VII.
--- Mais saint Hilaire avait déjà quitté cette ville ; Martin le suivit, et, en ayant été revu avec la plus grande bonté, il se fit une solitude près de Poitiers1. Sur ces entrefaites, un catéchumène, désirant être instruit- par un si saint homme, se joignit à lui ; mais peu de jours après il fut pris de la fièvre. Martin était alors absent par hasard. Cette absence se prolongea trois jours encore, et à son retour il le trouva mort. L'événement avait été si soudain, qu'il avait quitté la terre n'ayant pas encore recru le baptême.

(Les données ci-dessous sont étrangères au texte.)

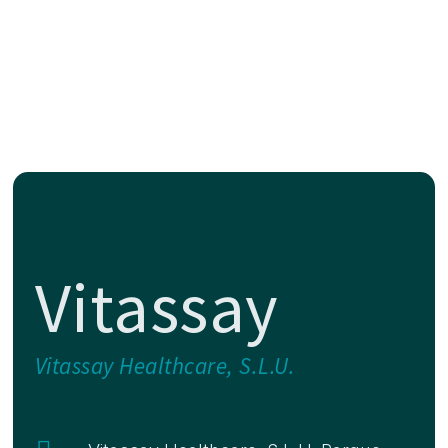
Vitassay
Vitassay Healthcare, S.L.U.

Le corps était placé au milieu de la chambre, où les frères se succédaient sans cesse pour lui rendre leurs devoirs, lorsque Martin accourut, pleurant et se lamentant. Implorant alors avec ardeur la grâce de l'Esprit Saint, il fait sortir tout le monde, et s'étend sur le cadavre du frère. Après avoir prié avec ferveur pendant quelque temps, averti par l'Esprit du Seigneur que le miracle va s'opérer, il se soulève un peu, et, regardant fixement le visage du défunt, il attend avec confiance l'effet de sa prière et de la miséricorde divine. À peine deux heures s'étaient-elles écoulées, qu'il vit tous les membres du défunt s'agiter faiblement ; et les yeux s'entrouvrir. Alors Martin rend grâces à Dieu à haute voix, et fait retentir la cellule des accents de sa joie. À ce bruit, ceux qui se tenaient au dehors rentrent précipitamment, et (ô spectacle admirable !) ils trouvent plein de vie celui qu'ils avaient laissé inanimé. Ce catéchumène, revenu à la vie, fut aussitôt baptisé, et vécut encore plusieurs années. Le premier parmi nous il donna à Martin l'occasion d'exercer sa puissance, et resta en quelque sorte la preuve vivante de ce miracle. Il nous racontait souvent qu'après avoir quitté son corps, son âme avait comparu devant le tribunal du Juge, et qu'il y avait entendu la triste sentence qui le condamnait à habiter des lieux obscurs avec une foule d'autres âmes ; mais alors deux anges firent connaître au Juge qu'il était celui pour lequel Martin priait : ils reçurent aussitôt l'ordre de le ramener et de le rendre à la vie et à Martin. Ce miracle rendit le nom de Martin très célèbre, et ceux qui déjà le considéraient comme un saint, le regardèrent alors comme un homme puissant et vraiment apostolique.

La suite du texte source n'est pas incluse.